In total, Bolt’s work in 100m and 200m World and Olympic finals since 2008 has consumed less than four minutes of the planet’s time. His brilliance has been meted out in 10secs and 20secs chunks, with a false start in 2011 in South Korea the only blemish. But in those bursts, spread across nine years, he has taken up permanent residence in the human imagination, as the embodiment of irresistible speed, packed into an endearing personality. His exuberance, and track devouring stride, have the been the biggest staging posts in world sport for almost a decade.
Gatlin bows down at Bolt's knees after the race
Gatlin bows down at Bolt's knees after the race

Bolt understood this dynamic. Asked this week how he hoped to see his final dash reported, he said: “Unbeatable. For me, that would be the biggest headline. Unbeatable. Unstoppable. Hear that guys? Jot it down.”

His valediction began shakily, with a first-round moan about the blocks, after he had spent the first 40 metres labouring, and looking around in a way that caught the attention of Michael Johnson, a former Olympic champion, who considered it a bad sign. "I think these are the worse blocks I’ve experienced. It was just not a smooth start,” Bolt said on Friday night. “I have to get this together. I have to get the start together because I can't keep doing this.”

There was enough in that verdict to confirm creeping anxiety. Bolt knew his best form was behind him. He was running from memory. Hanging on. A nine-year reign as champion sprinter is phenomenal.
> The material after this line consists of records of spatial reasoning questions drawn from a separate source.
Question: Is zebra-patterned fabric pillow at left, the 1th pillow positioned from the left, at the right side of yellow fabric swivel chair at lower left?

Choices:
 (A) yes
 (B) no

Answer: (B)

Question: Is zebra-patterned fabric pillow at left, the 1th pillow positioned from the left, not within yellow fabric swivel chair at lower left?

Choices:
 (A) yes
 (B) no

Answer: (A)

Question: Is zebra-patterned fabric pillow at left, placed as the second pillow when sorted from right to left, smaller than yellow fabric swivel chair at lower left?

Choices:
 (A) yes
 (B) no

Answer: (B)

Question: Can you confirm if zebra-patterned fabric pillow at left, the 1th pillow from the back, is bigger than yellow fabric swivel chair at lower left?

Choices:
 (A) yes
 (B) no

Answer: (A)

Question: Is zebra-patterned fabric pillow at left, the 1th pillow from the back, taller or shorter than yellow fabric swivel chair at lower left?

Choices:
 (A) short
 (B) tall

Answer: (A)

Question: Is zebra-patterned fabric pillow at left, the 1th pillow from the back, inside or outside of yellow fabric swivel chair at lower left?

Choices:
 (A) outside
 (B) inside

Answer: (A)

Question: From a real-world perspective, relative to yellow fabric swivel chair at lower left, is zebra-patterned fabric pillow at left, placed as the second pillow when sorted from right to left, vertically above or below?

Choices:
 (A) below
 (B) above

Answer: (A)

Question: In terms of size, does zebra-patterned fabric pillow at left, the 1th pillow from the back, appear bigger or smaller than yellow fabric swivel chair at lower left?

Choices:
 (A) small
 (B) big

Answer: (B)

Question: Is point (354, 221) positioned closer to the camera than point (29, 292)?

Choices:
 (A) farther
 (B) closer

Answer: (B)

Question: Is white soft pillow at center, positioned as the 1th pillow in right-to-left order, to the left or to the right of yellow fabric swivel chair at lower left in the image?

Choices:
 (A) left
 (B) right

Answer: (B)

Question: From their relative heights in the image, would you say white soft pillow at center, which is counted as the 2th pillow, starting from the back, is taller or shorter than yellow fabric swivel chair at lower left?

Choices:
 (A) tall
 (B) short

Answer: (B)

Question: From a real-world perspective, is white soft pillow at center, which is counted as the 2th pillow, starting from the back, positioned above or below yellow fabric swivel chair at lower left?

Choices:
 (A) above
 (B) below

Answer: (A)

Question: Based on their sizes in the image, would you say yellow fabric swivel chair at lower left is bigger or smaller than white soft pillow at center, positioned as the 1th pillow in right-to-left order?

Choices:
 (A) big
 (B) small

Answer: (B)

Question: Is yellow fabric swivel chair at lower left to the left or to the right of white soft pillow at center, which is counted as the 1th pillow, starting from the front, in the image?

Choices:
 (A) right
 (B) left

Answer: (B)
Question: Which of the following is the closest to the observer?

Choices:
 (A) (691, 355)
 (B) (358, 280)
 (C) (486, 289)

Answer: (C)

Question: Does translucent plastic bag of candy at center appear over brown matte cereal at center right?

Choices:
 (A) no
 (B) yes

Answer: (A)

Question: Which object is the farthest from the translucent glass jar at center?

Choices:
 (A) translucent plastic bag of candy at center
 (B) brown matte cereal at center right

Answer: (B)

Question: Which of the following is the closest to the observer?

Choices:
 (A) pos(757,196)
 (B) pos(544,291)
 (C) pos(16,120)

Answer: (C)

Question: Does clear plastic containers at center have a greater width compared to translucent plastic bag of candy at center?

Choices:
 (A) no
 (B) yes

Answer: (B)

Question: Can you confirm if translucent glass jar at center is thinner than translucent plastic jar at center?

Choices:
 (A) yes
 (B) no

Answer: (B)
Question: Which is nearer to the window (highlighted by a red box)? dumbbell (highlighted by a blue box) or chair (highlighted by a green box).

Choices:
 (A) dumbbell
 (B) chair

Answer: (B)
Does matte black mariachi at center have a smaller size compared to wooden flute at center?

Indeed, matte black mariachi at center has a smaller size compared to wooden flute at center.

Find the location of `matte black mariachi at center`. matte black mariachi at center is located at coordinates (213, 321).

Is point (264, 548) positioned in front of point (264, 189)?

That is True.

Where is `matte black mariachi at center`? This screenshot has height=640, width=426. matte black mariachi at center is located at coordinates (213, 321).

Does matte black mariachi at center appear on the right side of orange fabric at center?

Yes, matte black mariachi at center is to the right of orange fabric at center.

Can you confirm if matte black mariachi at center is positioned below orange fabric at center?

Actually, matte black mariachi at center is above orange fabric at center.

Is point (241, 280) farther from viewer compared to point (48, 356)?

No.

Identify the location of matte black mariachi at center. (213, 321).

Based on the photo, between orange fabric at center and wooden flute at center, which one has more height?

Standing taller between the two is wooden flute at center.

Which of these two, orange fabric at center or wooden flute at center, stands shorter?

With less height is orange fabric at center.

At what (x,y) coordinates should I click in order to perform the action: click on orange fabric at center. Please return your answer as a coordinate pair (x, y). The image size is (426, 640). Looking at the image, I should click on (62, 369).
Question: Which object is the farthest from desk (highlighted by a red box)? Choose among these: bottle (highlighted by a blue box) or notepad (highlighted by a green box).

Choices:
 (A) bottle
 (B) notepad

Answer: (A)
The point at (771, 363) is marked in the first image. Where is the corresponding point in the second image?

At 30, he was entitled to see shadows on the track, hear doubts in his head, feel the rumble of younger men.

Chief among those was Coleman, who inflicted Bolt’s first defeat in a World or Olympic semi-final with the fastest time of the round: 9.97secs. In that third semi, Bolt was forced to work uncommonly hard, chasing Coleman, rather than running him down. His running was laboured - strained. And as the pair crossed the line, Coleman flicked the master a look, as if to tell him his day had come.
 Bolt
Bolt finished third behind Gatlin and Coleman
A student still, at the University of Tennessee, this was Coleman’s first international competition, on his first visit to Europe. He is the next big star. There is hope too for Britain’s Reece Prescod, 21, who finished seventh.

Everyone’s favourite track villain, Gatlin, who has been in Bolt’s psychological grip, has never given up the fight, and was there again in eight, next to Yohan Blake, one of five from the London 2012 final who have tested positive for drugs.

This is the other story that ended here (the world will hope): the implausible spectacle of a sprint champion - the winner of three consecutive 100m-200m Olympic doubles - stepping away from global championships without a positive dope test against his name. If Bolt has raised track and field’s showbiz rating off its usual chart, his ‘clean’ medical history had kept the sport’s dignity just about alive.

Above all though this was a final look at a brilliant human talent who understood what the masses want - and how to give it to them. Incredibly, track and field is going to have to manage without him.  His defeat here only sharpens that loss, as does Gatlin’s victory, which few will want to celebrate.